(Task brief):
Copy each line of the listing below where the word "lines" turns up.
►
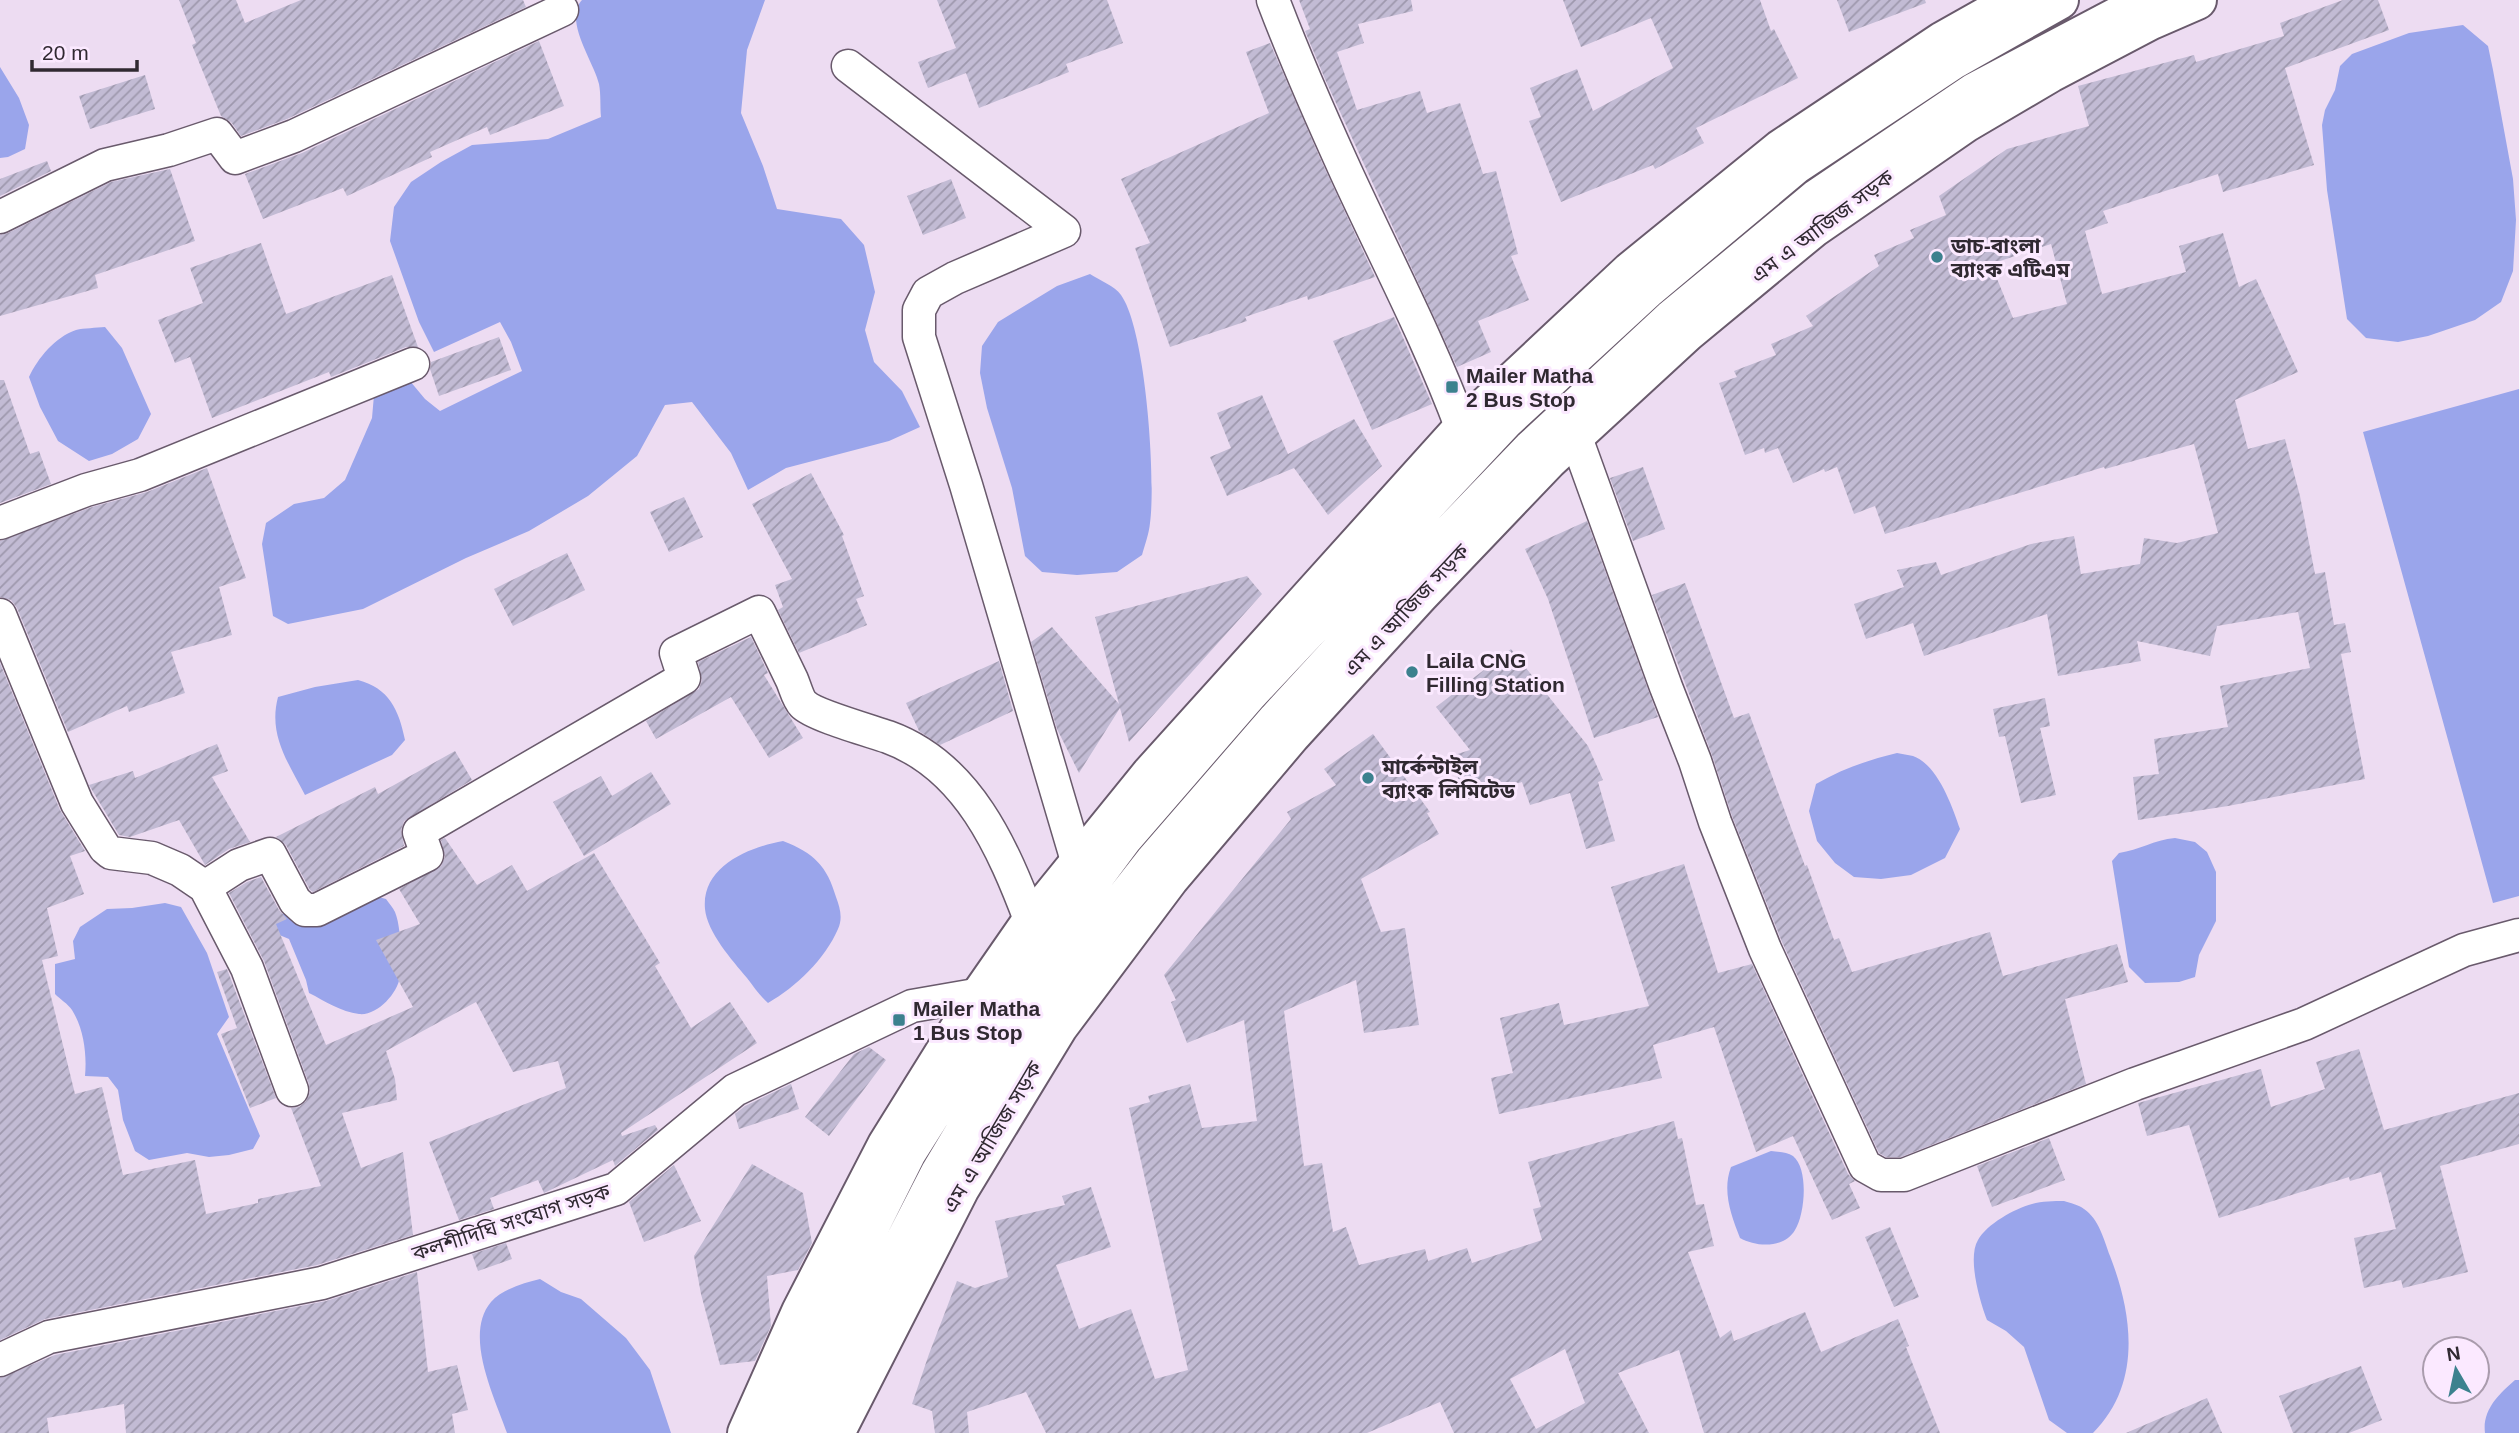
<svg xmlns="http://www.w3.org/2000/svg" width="2519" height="1433" viewBox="0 0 2519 1433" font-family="Arial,'Noto Sans Bengali',sans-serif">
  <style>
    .water { fill: #9aa5eb }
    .building { fill: url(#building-hatch); fill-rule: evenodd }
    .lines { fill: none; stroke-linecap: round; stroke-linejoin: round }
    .minor-casing { stroke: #695a6c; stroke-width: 35 }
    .primary-casing { stroke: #695a6c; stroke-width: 42 }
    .trunk-casing { stroke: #695a6c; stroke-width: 42 }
    .minor { stroke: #fff; stroke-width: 32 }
    .primary { stroke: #fff; stroke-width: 38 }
    .trunk { stroke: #fff; stroke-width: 38 }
    .poi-dot { fill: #3c818e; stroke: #fbe9ff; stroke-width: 2.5 }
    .labels { text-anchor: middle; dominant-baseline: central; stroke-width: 6; stroke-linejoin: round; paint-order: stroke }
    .street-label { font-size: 21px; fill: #302931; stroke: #fbe9ff }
    .poi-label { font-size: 21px; font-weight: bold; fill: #302931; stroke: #fbe9ff; text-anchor: start }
  </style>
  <defs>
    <pattern id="building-hatch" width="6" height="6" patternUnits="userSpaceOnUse" patternTransform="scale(1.75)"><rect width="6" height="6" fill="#c2bbd4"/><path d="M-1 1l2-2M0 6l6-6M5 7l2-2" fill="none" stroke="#9e98ad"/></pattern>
  </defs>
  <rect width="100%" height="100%" fill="#eddcf2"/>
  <path class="water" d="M582,0H765L747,50L741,113L763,166L777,209L841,219L864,245L875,292L865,330L874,362L902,391L920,427L889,441L786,468L748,490L731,453L692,402L665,405L637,456L588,496L529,531L466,558L363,609L288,624L273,616L262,544L266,523L294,504L324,498L345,480L372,418L374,395L410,381L425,399L440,411L522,371L511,342L500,322L434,352L419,322L390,241L394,207L411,182L441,162L472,145L548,139L601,117C600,107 601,94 599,84C594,62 563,20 582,0Z
    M2463,25L2488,46L2493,70L2513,179L2516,220L2513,271L2501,302L2475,320L2428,336L2398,342L2366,338L2347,319L2327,190L2322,125L2325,110L2335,90L2340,66L2352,54L2409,33Z
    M0,67L19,98L29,125L25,149L8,157L0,158Z
    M1090,274C1099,280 1115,286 1121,295C1146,330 1156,479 1150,523C1149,534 1145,544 1142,555L1117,572L1077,575L1042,572L1025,556L1012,488L987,408L980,373L982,346L998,322L1057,286Z
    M105,327L122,348L151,414L138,439L112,454L89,461L58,441L40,407L29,377C38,358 55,337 76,330C84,328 96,328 105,327Z
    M2519,389V896L2493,903L2363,432Z
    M358,680C389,688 399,710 405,740L392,755L305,795C288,762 268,735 278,697L315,687Z
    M1897,753C1902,754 1908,755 1913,756C1938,765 1952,806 1960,829L1945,858L1911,875L1881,879L1854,877L1835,863L1817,841L1809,811L1816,784C1842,769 1868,760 1897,753Z
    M2175,838L2195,842L2207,852L2216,872V921L2199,955L2195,977L2179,982L2145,983L2129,967L2112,861L2119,853C2139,850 2154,840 2175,838Z
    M783,841C814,853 827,866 836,897C840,908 843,918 838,929C825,959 796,987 768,1003C759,995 754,987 747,978C732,960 707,932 705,909C701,866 750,847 783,841Z
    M371,895L386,899C389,903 393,908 395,912C401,926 402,962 400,977C397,994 377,1016 359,1014C341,1012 325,1001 309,993L306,980L289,939L277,934L271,924L277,915Z
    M165,903L181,907L207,953L229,1017L217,1034L260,1136L253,1149L229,1155L209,1157L187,1153L149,1160L135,1151L123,1120L118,1090L108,1077L85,1076C87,1055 84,1029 72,1010C68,1004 60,999 55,994V964L75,959L73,941L80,927L107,909L132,908Z
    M1771,1151C1778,1152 1787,1152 1793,1156C1809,1169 1805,1214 1795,1230C1784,1249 1756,1247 1740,1238C1731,1215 1722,1191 1731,1167Z
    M2064,1201C2070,1203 2079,1205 2084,1209C2099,1219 2104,1240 2110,1256C2133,1315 2142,1384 2093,1433H2067L2049,1420L2024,1347L2006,1331L1987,1320C1980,1302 1967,1258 1978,1240C1987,1224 2014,1209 2032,1204C2042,1201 2054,1201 2064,1201Z
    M540,1279L561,1292L581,1299L626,1338L650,1370L671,1433H507C495,1398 463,1335 491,1302C502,1289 524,1283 540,1279Z
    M2515,1380H2519V1433H2485C2482,1410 2499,1394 2515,1380Z"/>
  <path class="building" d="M179,0H236L245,23L301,0H523L526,7L287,119L241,136L231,122L221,116L192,45L196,43Z
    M937,0H1107L1123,43L1066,64L1069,72L979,108L966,73L928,88L918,62L956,48Z
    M1299,0H1411L1413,11L1358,24L1364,43L1337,52L1357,110L1420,91L1427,113L1460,103L1483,174L1496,171L1518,254L1511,256L1529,300L1478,321L1491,352L1457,367L1325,79L1305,31L1310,29Z
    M1563,0H1760L1771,31L1774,29L1798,78L1696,128L1704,143L1655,169L1653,165L1561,202L1529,121L1541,117L1530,88L1577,69L1593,111L1673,68L1651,18L1581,47Z
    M1837,0H1925L1926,3L1849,32Z
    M2343,0H2378L2389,30L2285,68L2314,165L2223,192L2218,174L2103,211L2108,223L2085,231L2102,294L2186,272L2179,246L2223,233L2239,287L2256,279L2298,372L2235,400L2248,449L2285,439L2300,496L2315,574L2325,572L2334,625L2345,623L2351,652L2341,654L2365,779L2228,806L2138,820L2133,777L2159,774L2154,739L2228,727L2220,686L2310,668L2298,612L2217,626L2210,656L2137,641L2141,661L2058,676L2047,614L1924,656L1913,623L1866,639L1854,604L1904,587L1897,570L1936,562L1941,575L2031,544L2074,536L2081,574L2140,564L2144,538L2177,543L2218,533L2194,444L2105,469L2104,467L1885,534L1875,506L1854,514L1837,467L1825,472L1824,469L1793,483L1778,448L1765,453L1764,448L1745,455L1719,383L1737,377L1734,371L1776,355L1771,344L1813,326L1806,316L1879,266L1874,255L1914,238L1910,230L1946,215L1939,196L2007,149L2089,126L2078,86L2194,55L2196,62L2284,36L2280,23ZM2051,244L2067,304L2013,318L1991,264Z
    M539,41L564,106L490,135L487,127L430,152L432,157L347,196L343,188L263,219L245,174L302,153Z
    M1270,43L1320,158L1375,277L1308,300L1307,296L1245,317L1247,321L1170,347L1135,248L1150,243L1121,179L1269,113L1246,52Z
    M145,75L155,109L90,129L79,96Z
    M47,161L51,171L0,196V179Z
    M170,169L195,241L95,275L98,288L0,316V235L8,233L111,182Z
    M951,179L966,218L923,235L907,196Z
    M261,243L286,314L392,275L418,347H406L331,377L329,372L212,418L190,357L175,363L158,320L203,303L190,268Z
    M1394,317L1432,404L1372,430L1333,341Z
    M499,337L511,370L439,396L430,369L431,362Z
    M0,380H4L30,454L39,451L51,484L0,503Z
    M1262,395L1288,454L1354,419L1382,466L1328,515L1294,468L1227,496L1210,457L1231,448L1217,413Z
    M1643,467L1665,529L1633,541L1610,478Z
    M207,468L246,578L219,587L232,635L171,652L185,693L129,712L127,706L68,732L17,608L11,600L0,597V541L92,507L147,492Z
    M811,473L844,535L842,536L864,596L856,599L867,625L799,653L778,610L783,607L775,585L792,579L752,504Z
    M684,497L703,537L669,552L650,512Z
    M1587,521L1658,717L1594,738L1548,599L1525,549Z
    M567,553L585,590L513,626L494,589Z
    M1247,576L1262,594L1129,742L1120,708L1079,773L1057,729L1031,642L1052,627L1119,704L1095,617Z
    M1685,583L1734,718L1749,713L1805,866L1807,865L1834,940L1839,938L1852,972L1990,932L2003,976L2117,944L2128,982L2065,999L2086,1084L1901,1157H1886L1879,1153L1782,942L1732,816L1712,755L1652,595Z
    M751,637L768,673L764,675L803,738L769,758L731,697L656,739L646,721L699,689L702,680L698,662Z
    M1511,649L1588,746L1603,780L1598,782L1615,841L1586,849L1570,793L1530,805L1522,782L1465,800L1451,756L1470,750L1436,707Z
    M999,661L1013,711L940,745L919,731L906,703Z
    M0,663L60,810L85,851L70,856L84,894L47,908L58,956L42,960L75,1094L102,1087L123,1175L195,1160L206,1214L258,1203V1199L321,1186L291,1108L299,1107L306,1101L310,1092L309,1084L264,961L229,893L247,882L261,877L279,910L287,919L276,924L326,1045L413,1007L376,940L420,924L399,889L441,866L445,857L441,840L445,838L477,885L512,865L527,891L594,853L660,963L655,966L691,1028L730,1002L757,1043L621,1133L622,1136L655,1125L658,1130L615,1166L613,1160L544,1193L538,1180L490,1198L494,1209L459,1220L429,1142L566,1088L558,1061L513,1072L476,1002L386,1051L395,1079L397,1100L342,1113L361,1168L403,1152L413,1235L317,1265L45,1319L0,1340Z
    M2045,698L2050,726L2040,728L2056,795L2021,803L2005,736L1999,737L1993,709Z
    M1373,734L1430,812L1427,813L1439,834L1361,879L1381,932L1405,928L1419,1025L1364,1033L1356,980L1284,1011L1304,1166L1322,1163L1333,1232L1346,1227L1359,1265L1425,1249L1428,1261L1467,1248L1472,1263L1542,1240L1533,1209L1541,1207L1528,1162L1674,1121L1678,1139L1682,1138L1696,1205L1704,1204L1714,1246L1688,1252L1720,1338L1731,1330L1734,1341L1805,1312L1821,1352L1898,1319L1909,1346L1906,1347L1940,1433H1704L1679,1350L1618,1373L1649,1433H1454L1440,1402L1367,1433H1046L1026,1392L967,1412L969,1433H935L932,1411L912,1404L929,1354L957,1281L975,1288L1008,1277L995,1221L1065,1205L1062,1196L1091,1187L1111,1247L1056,1265L1079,1329L1131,1309L1155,1379L1188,1370L1129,1108L1150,1102L1148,1096L1190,1084L1202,1128L1257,1121L1244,1020L1187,1043L1171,1002L1176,1000L1164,975L1291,819L1287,812L1336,785L1324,769ZM1565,1349L1585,1403L1536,1429L1510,1379Z
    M217,744L228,771L212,777L250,842L229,849L205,865L179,820L130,837L119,835L89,785L133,771L135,778Z
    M455,751L472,780L404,821L401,830L404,846L313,892L310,890L286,845L276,837L375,787L378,794Z
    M651,772L671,804L584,856L553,802L601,776L612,796Z
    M1684,864L1718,973L1752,964L1848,1174L1855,1181L1849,1184L1860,1208L1832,1220L1793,1136L1756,1152L1714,1027L1653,1045L1662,1078L1499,1114L1491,1078L1513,1073L1500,1018L1559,1003L1564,1025L1649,1006L1611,887Z
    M227,969L276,1098L250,1108L221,1034L237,1028L217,972Z
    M869,1047L886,1060L829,1136L805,1117L854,1054Z
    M2359,1049L2384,1130L2519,1093V1144L2440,1166L2468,1272L2403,1288L2401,1280L2364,1288L2354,1238L2396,1229L2381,1172L2350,1181L2349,1177L2219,1218L2189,1125L2147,1136L2138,1103L2261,1069L2271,1107L2325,1089L2316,1062Z
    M791,1084L799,1109L739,1129L735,1114L745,1106Z
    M2049,1138L2065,1180L1992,1207L1977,1166Z
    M752,1164L803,1193L812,1243L798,1270L767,1276L771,1326L755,1361L720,1365L701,1294L694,1256Z
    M674,1165L701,1221L644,1242L629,1202Z
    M1890,1227L1919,1297L1894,1307L1865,1237Z
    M506,1243L512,1259L478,1271L472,1254Z
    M417,1272L428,1372L457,1365L468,1410L452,1414L455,1433H126L124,1404L47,1418L49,1433H0V1378L55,1355L326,1301Z
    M2361,1366L2382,1420L2349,1433H2293L2279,1396Z
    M2207,1398L2222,1433H2126Z"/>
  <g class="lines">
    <defs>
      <path id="minor" d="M1273,0C1295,58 1320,115 1346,172C1385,257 1429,340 1462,429
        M848,66L1064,231L955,278L928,293L919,310V337L966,485L1078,864
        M0,217L105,165L169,150L217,134L235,158L294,136L562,10
        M1575,435L1666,687L1695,761L1715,822L1765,949L1865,1166L1881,1175H1904L2135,1084L2304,1024L2464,950L2519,935
        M0,523L86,490L140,475L413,364
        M0,615L77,803L105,848L111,853L152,858L180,870L205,887L247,968L292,1090
        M205,887L239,865L270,854L295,901L305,910H317L427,855L419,832L684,678L676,653L759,612C770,635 781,657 792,680C795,687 798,699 803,704C813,715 871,731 888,737C968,766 1003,848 1031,922
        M0,1360L49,1337L322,1283L616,1189L735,1090L912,1006L981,994"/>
      <path id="primary" d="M747,1433L801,1312L887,1145L981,994L1031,922L1151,774L1462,429L1631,271L1781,149L1943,41L2016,0
        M835,1433L960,1188L1058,1027L1169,879L1291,735L1419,595L1548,460L1687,332L1813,228L1965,123L2050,73L2151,20L2197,0"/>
      <path id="trunk" d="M772,1433L821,1324L907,1152L1007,994L1124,837L1247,695L1505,420L1646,290L1795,165L1953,60L2059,0
        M809,1433L852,1344L940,1173L1036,1013L1154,862L1277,720L1401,585L1532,449L1672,319L1818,198L1975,92L2149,0"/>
    </defs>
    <use href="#minor" class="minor-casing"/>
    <use href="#primary" class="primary-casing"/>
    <use href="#trunk" class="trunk-casing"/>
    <use href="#minor" class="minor"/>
    <use href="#primary" class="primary"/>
    <use href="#trunk" class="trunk"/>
  </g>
  <g class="poi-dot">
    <circle cx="1937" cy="257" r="7"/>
    <rect x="1445" y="380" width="14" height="14" rx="3.5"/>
    <circle cx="1412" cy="672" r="7"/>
    <circle cx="1368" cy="778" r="7"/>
    <rect x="892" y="1013" width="14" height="14" rx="3.5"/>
  </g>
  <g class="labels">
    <g class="street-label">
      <text transform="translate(1822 226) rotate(-37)">এম এ আজিজ সড়ক</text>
      <text transform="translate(1406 610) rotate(-47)">এম এ আজিজ সড়ক</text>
      <text transform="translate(992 1137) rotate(-59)">এম এ আজিজ সড়ক</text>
      <text transform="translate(511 1222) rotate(-18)">কলশীদিঘি সংযোগ সড়ক</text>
    </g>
    <g class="poi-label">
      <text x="1951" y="245">ডাচ-বাংলা<tspan x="1951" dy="24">ব্যাংক এটিএম</tspan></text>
      <text x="1466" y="375">Mailer Matha<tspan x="1466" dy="24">2 Bus Stop</tspan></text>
      <text x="1426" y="660">Laila CNG<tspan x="1426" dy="24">Filling Station</tspan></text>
      <text x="1382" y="766">মার্কেন্টাইল<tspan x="1382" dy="24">ব্যাংক লিমিটেড</tspan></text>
      <text x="913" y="1008">Mailer Matha<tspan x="913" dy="24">1 Bus Stop</tspan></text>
    </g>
  </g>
  <g transform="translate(2456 1370) rotate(351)"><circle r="33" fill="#fbe9ff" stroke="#aa9cad" stroke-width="2"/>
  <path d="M0-5L12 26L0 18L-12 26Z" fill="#3c818e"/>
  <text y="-10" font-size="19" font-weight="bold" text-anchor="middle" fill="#302931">N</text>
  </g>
  <path d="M32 60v10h105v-10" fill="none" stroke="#302931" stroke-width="3.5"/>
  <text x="42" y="60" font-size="21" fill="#302931" stroke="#fbe9ff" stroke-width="5" paint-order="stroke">20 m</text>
</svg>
◄
(Exercise answer):
    .lines { fill: none; stroke-linecap: round; stroke-linejoin: round }
  <g class="lines">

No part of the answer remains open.